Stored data
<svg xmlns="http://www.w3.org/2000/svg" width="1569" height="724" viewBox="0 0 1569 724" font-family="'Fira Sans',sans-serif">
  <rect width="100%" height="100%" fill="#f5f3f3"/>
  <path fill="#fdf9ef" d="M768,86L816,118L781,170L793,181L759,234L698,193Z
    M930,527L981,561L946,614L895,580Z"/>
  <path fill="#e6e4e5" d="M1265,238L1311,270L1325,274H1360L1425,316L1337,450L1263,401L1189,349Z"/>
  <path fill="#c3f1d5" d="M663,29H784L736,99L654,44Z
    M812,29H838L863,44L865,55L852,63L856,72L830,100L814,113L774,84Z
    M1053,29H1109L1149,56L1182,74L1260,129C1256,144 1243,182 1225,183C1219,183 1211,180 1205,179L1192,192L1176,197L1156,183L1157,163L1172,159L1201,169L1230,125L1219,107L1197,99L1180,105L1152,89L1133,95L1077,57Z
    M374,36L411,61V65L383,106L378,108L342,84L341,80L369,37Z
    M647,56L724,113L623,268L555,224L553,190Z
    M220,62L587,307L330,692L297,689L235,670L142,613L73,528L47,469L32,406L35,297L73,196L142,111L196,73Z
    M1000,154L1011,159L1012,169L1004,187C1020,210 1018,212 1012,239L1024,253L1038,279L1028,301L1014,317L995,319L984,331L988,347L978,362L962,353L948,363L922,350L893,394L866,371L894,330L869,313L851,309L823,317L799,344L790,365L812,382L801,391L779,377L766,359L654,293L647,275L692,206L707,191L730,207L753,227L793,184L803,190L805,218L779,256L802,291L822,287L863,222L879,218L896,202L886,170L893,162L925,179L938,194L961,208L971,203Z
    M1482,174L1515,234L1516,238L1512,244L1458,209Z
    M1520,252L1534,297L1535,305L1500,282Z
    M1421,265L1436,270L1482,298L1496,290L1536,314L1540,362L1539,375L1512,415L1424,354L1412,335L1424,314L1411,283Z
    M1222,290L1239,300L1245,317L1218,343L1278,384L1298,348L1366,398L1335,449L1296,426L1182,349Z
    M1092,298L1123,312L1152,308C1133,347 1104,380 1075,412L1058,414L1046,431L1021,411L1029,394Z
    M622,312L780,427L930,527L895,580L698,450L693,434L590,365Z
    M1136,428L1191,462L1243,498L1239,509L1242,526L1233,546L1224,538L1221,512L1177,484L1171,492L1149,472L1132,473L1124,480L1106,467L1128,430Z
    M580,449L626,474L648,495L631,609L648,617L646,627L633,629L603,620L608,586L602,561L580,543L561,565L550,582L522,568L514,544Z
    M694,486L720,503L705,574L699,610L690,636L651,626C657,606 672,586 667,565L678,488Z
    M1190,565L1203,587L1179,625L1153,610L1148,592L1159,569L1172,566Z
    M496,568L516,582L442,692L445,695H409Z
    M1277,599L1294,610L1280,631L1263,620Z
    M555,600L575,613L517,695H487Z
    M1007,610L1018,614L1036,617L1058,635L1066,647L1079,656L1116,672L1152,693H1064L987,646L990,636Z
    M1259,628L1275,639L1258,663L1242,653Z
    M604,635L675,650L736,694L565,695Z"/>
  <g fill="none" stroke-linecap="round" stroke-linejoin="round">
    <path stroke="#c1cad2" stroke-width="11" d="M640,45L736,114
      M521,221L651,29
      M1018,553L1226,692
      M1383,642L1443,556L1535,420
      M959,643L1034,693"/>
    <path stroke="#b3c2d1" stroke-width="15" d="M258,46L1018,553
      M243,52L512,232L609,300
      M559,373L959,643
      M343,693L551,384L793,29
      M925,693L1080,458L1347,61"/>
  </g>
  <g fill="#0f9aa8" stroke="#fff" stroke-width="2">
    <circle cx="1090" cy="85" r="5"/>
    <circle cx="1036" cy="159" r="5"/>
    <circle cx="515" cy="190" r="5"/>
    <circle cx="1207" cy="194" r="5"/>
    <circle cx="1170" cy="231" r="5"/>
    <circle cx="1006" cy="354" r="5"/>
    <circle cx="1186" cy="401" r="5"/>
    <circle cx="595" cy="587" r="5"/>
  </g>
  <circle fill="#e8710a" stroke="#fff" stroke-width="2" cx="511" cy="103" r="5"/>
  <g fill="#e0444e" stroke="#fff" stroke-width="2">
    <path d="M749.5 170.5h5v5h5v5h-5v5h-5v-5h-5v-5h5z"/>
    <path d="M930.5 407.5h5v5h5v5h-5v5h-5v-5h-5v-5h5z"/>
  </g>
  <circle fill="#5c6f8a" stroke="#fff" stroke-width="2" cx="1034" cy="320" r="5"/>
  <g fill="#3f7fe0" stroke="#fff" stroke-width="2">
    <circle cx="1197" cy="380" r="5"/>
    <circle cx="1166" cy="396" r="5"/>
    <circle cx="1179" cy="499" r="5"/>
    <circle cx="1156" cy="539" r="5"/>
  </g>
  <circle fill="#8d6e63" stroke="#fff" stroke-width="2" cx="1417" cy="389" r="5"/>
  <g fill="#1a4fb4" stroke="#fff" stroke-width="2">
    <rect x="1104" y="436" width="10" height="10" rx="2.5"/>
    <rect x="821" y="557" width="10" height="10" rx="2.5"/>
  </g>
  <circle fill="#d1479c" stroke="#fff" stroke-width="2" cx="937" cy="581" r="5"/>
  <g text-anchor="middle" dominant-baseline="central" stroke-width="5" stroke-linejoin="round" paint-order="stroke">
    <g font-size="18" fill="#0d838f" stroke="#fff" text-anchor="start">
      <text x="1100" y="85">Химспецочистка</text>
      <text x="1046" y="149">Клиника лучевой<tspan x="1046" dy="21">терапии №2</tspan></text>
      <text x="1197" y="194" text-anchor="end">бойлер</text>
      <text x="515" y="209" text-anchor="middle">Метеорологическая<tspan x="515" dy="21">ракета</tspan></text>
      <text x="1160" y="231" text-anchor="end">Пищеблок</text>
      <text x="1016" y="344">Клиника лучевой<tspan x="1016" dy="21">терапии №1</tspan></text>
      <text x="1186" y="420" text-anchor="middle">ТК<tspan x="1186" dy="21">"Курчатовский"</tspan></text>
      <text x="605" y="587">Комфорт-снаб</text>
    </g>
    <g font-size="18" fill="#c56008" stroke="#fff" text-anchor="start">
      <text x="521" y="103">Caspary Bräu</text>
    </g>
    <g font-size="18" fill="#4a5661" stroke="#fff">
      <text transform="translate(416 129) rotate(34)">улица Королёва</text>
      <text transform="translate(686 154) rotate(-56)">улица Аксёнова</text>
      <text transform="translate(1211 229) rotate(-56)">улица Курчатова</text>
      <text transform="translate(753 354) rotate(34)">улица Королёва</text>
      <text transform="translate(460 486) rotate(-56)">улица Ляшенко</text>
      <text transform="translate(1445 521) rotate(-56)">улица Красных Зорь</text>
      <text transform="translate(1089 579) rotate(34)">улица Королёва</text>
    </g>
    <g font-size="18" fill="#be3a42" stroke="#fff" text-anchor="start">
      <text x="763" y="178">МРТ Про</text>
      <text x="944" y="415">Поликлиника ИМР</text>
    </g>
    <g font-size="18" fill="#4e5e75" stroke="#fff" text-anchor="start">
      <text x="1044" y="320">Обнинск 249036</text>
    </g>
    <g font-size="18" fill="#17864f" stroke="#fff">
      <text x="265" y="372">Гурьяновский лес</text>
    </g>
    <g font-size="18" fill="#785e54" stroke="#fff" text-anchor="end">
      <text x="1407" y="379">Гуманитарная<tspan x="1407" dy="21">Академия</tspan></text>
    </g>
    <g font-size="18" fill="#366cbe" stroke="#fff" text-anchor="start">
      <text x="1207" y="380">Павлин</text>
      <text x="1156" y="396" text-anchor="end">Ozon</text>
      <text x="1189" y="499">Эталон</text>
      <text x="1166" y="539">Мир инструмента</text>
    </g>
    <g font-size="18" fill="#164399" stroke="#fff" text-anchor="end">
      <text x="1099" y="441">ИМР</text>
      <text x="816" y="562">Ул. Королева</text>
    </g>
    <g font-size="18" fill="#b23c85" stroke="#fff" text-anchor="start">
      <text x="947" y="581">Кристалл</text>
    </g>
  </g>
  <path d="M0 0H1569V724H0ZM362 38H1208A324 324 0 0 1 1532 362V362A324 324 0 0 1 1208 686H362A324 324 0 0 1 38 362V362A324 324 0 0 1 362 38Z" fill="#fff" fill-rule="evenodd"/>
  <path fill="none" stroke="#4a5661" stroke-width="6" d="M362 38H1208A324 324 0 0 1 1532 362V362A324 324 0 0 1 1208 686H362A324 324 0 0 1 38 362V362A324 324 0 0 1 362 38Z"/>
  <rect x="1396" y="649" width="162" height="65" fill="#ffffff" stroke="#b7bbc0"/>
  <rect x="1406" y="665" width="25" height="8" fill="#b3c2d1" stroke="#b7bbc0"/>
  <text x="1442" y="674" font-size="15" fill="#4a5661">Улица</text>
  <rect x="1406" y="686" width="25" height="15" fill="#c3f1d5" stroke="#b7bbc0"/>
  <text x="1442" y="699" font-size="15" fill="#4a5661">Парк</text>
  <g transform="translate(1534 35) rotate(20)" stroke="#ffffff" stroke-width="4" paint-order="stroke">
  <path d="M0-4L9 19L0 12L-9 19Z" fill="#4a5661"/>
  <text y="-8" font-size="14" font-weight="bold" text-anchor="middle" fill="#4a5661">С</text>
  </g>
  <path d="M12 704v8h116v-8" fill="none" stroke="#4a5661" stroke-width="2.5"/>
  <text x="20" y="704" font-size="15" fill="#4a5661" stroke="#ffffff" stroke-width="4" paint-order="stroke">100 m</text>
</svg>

§ **Try it**
A complete answer lists each line of the data that holds the word "none".

§ **Written answer**
  <g fill="none" stroke-linecap="round" stroke-linejoin="round">
  <path fill="none" stroke="#4a5661" stroke-width="6" d="M362 38H1208A324 324 0 0 1 1532 362V362A324 324 0 0 1 1208 686H362A324 324 0 0 1 38 362V362A324 324 0 0 1 362 38Z"/>
  <path d="M12 704v8h116v-8" fill="none" stroke="#4a5661" stroke-width="2.5"/>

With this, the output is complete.